Monday, April 6th, 2009 | laptops, Maintenance
Aesop’s fable, The Frogs and the Well, highlights a principle that you should follow when considering the acquisition of a second-hand computer.
Two Frogs lived together in a marsh. One hot summer the marsh dried up and they left it to look for another place to live, for frogs like damp places if they can get them.
They came to a deep well. One of them looked down into it and said to his friend: “This looks a nice cool place; let us jump in and settle here.”
But the other one, who had a wiser head on his shoulders, replied: “Not so fast, my friend. Supposing this well dried up like the marsh, how should we get out again?”
The moral of the story? Look before you leap.

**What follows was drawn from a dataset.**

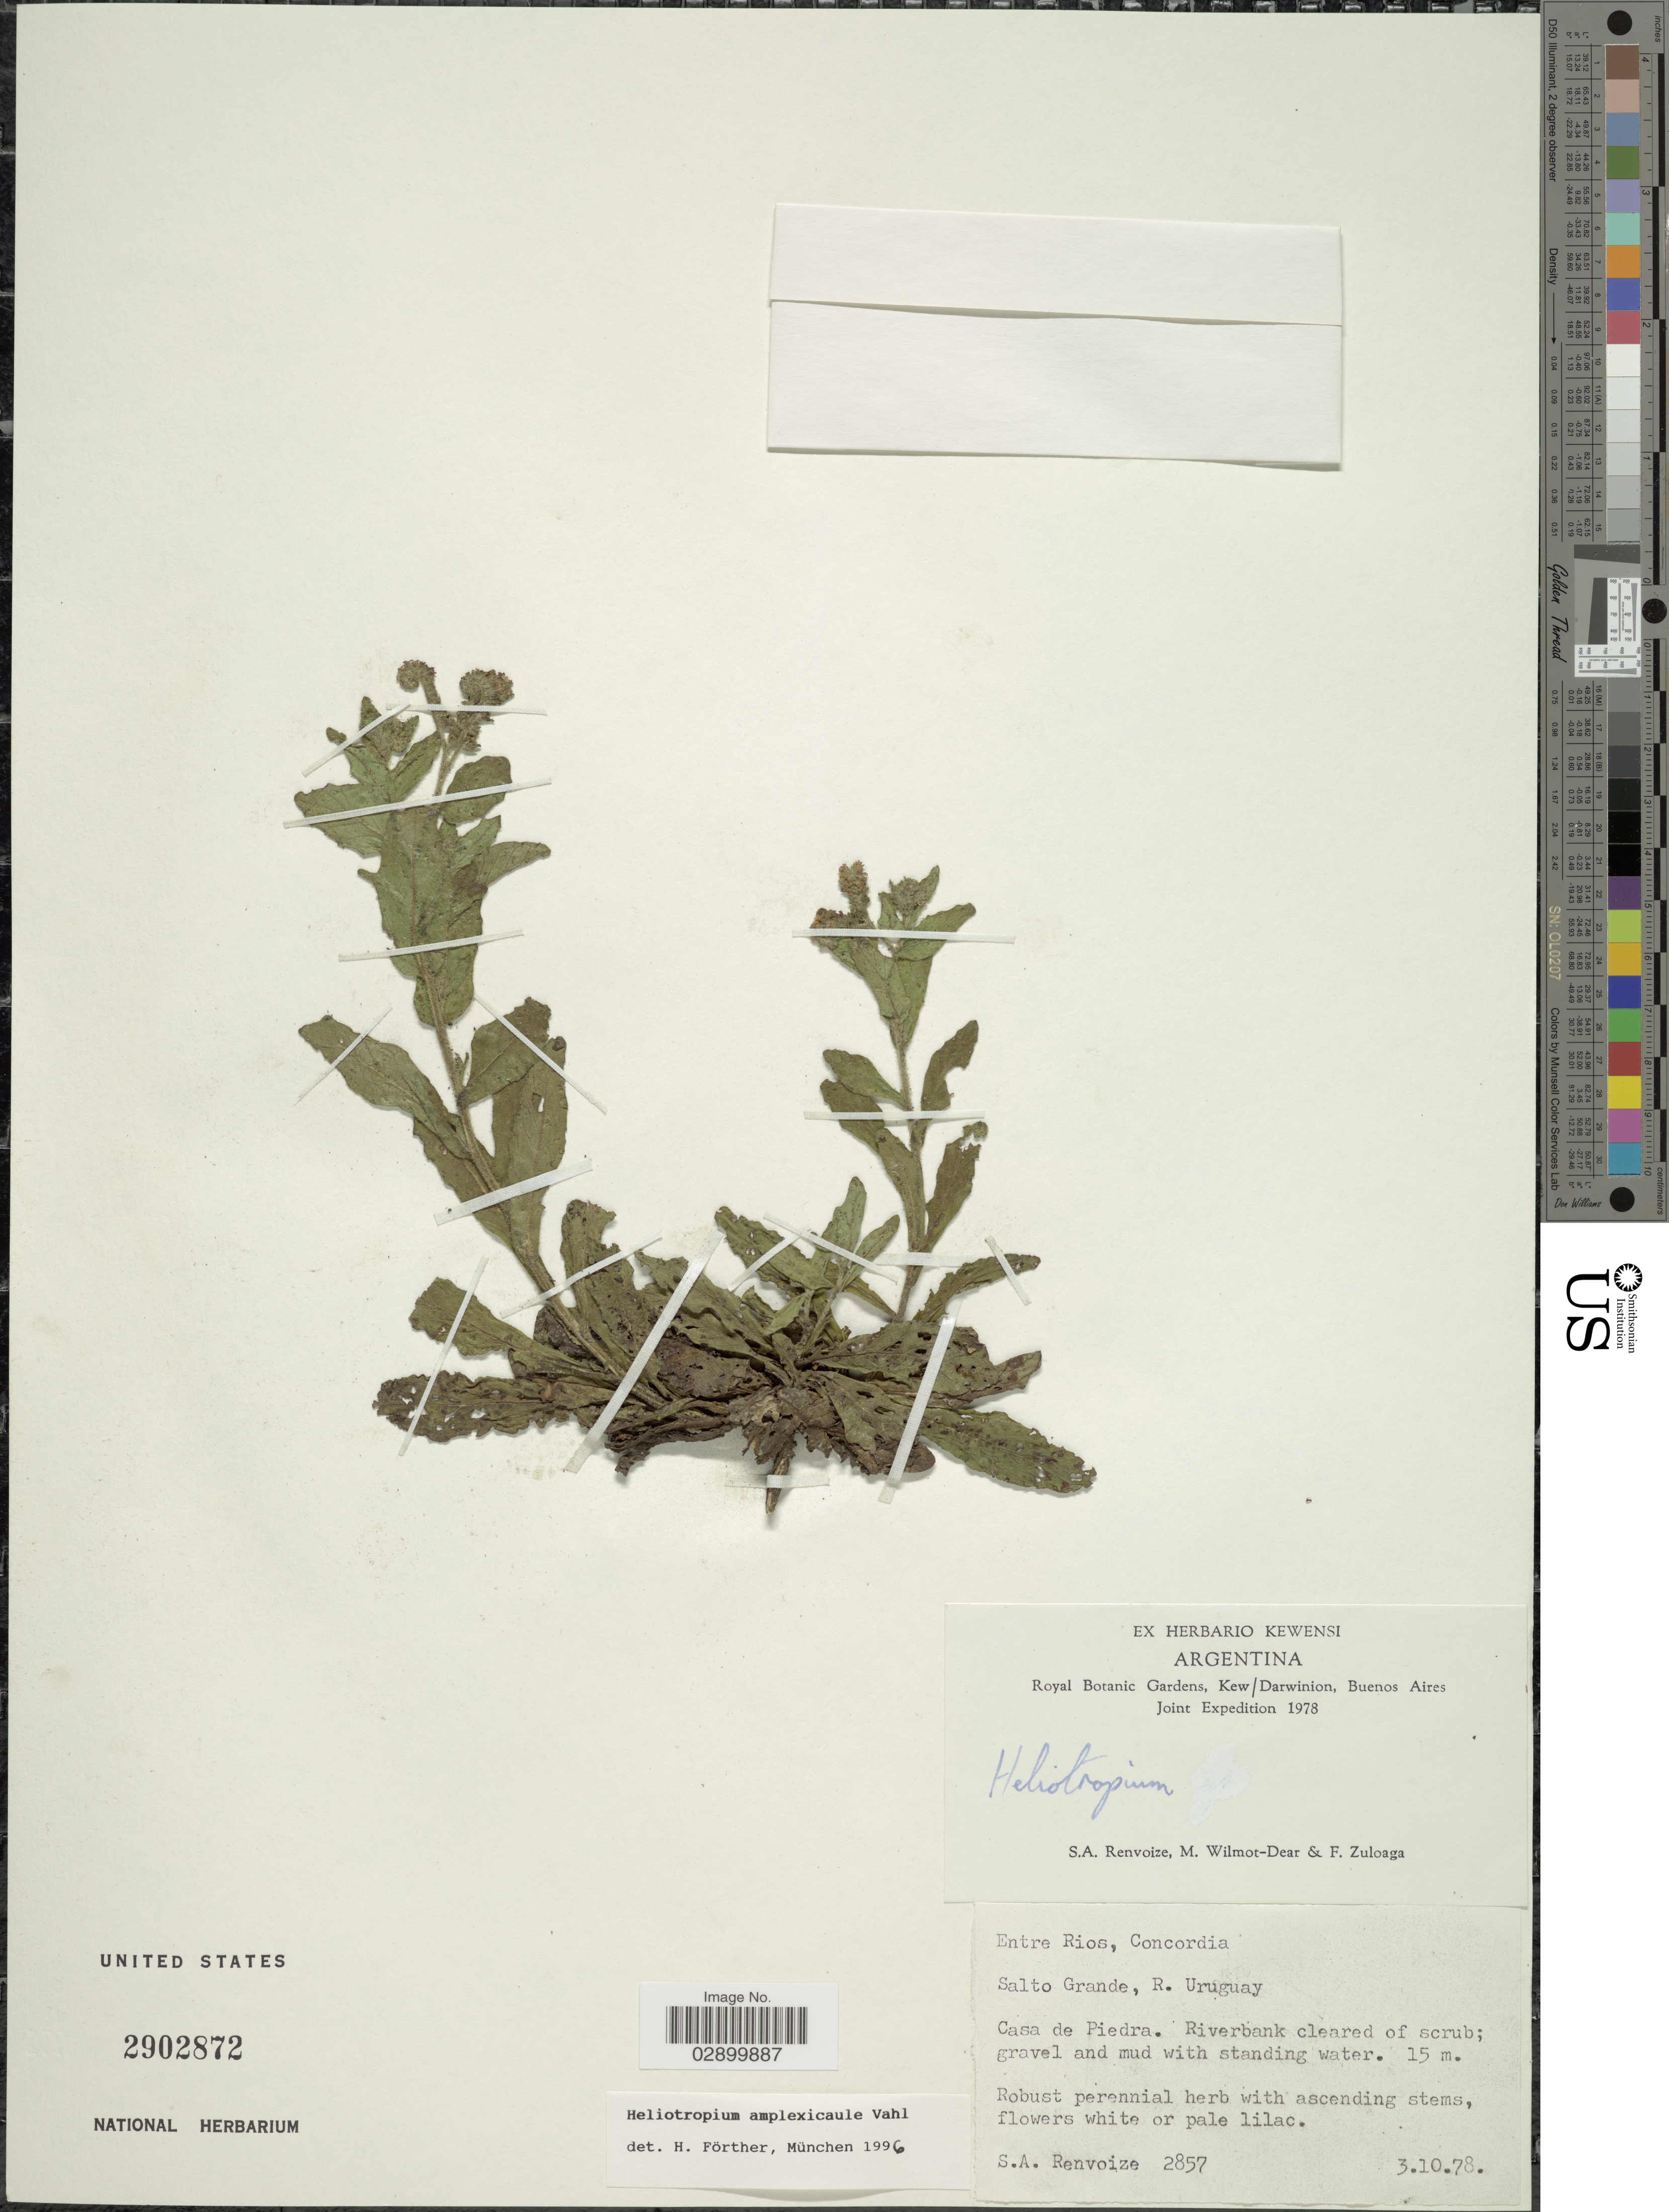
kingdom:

A second-hand laptop may suit your needs perfectly well. It may be that the previous owner’s computing needs have changed and that you could get a good machine at a bargain price or as a gift. But in most cases individuals or organizations get rid of laptops when it is no longer worthwhile to maintain them. Acquiring one of these machines would mean that you are taking a maintenance load upon yourself.
Some organizations are refurbishing computers and then claim that they are as good as new. Here one has to ask additional questions: What is meant by refurbishing? What has been refurbished? Why did the laptop reach the refurbishment plant? In some cases refurbishment means that the machine was just cleaned very well.
Refurbishing companies generally deal in different brands. Who will honour the warranty (if any)? Is there a guarantee on spare parts and components? What is the level of manufacturer support? How stable is the refurbishing agent – how sure are you that the company will be there tomorrow?
All these questions point to one thing: look before you leap.
If a used computer is offered to you as a free gift, you may consider accepting it and using it until it proves to be more trouble than the value you are deriving from it, and then replacing it with a new one. But if you have to pay for it, you must give the matter a second thought – consider the total cost of ownership.